[Dataset entries]
= = = =

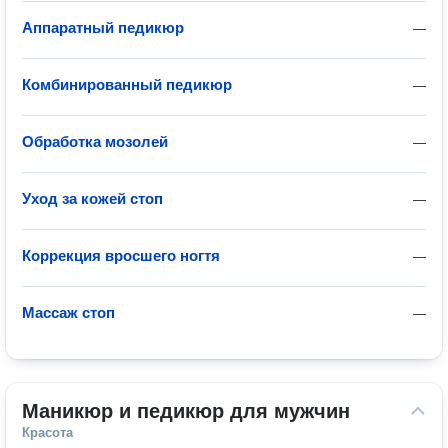
Аппаратный педикюр
—
Комбинированный педикюр
—
Обработка мозолей
—
Уход за кожей стоп
—
Коррекция вросшего ногтя
—
Массаж стоп
—
Маникюр и педикюр для мужчин
Красота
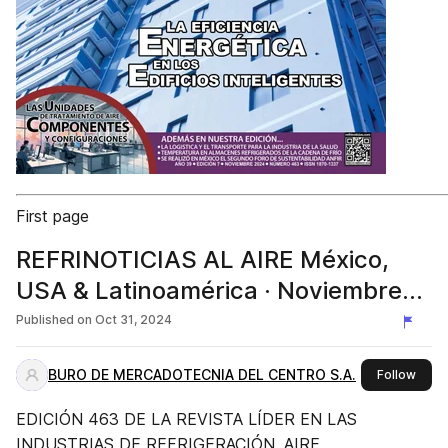
First page
REFRINOTICIAS AL AIRE México,
USA & Latinoamérica · Noviembre
2024
Published on
Oct 31, 2024
BURO DE MERCADOTECNIA DEL CENTRO S.A.
this 
Follow
EDICIÓN 463 DE LA REVISTA LÍDER EN LAS
INDUSTRIAS DE REFRIGERACIÓN, AIRE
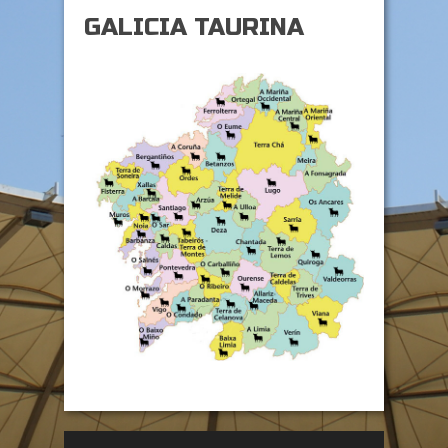
GALICIA TAURINA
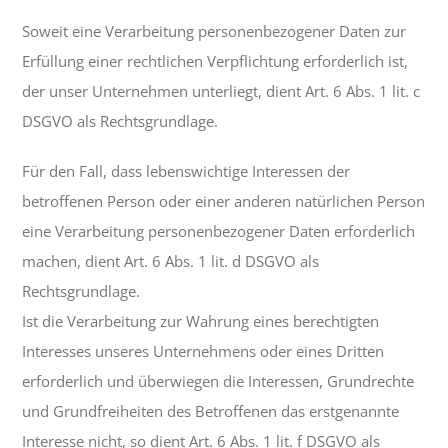
Soweit eine Verarbeitung personenbezogener Daten zur
Erfüllung einer rechtlichen Verpflichtung erforderlich ist,
der unser Unternehmen unterliegt, dient Art. 6 Abs. 1 lit. c
DSGVO als Rechtsgrundlage.
Für den Fall, dass lebenswichtige Interessen der
betroffenen Person oder einer anderen natürlichen Person
eine Verarbeitung personenbezogener Daten erforderlich
machen, dient Art. 6 Abs. 1 lit. d DSGVO als
Rechtsgrundlage.
Ist die Verarbeitung zur Wahrung eines berechtigten
Interesses unseres Unternehmens oder eines Dritten
erforderlich und überwiegen die Interessen, Grundrechte
und Grundfreiheiten des Betroffenen das erstgenannte
Interesse nicht, so dient Art. 6 Abs. 1 lit. f DSGVO als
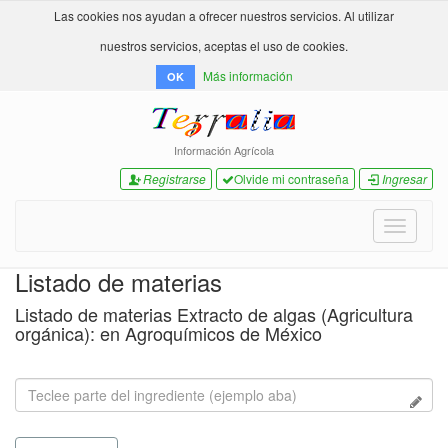
Las cookies nos ayudan a ofrecer nuestros servicios. Al utilizar
nuestros servicios, aceptas el uso de cookies.
Más información
OK
Información Agrícola
Registrarse
Olvide mi contraseña
Ingresar
Toggle
navigati
Listado de materias
Listado de materias Extracto de algas (Agricultura
orgánica): en Agroquímicos de México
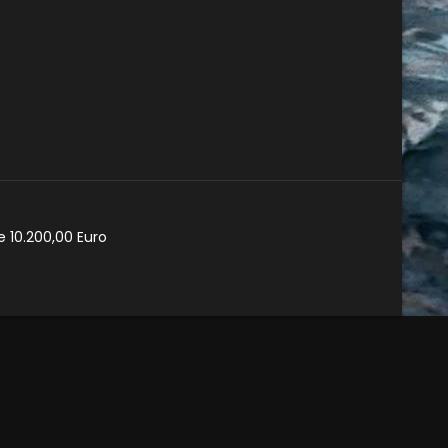
e 10.200,00 Euro
cy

= = = =

Work to complete :: Go through the data above and find the lines with the word "Verarbeitung". Copy each of those lines.

Response ::
Soweit eine Verarbeitung personenbezogener Daten zur
eine Verarbeitung personenbezogener Daten erforderlich
Ist die Verarbeitung zur Wahrung eines berechtigten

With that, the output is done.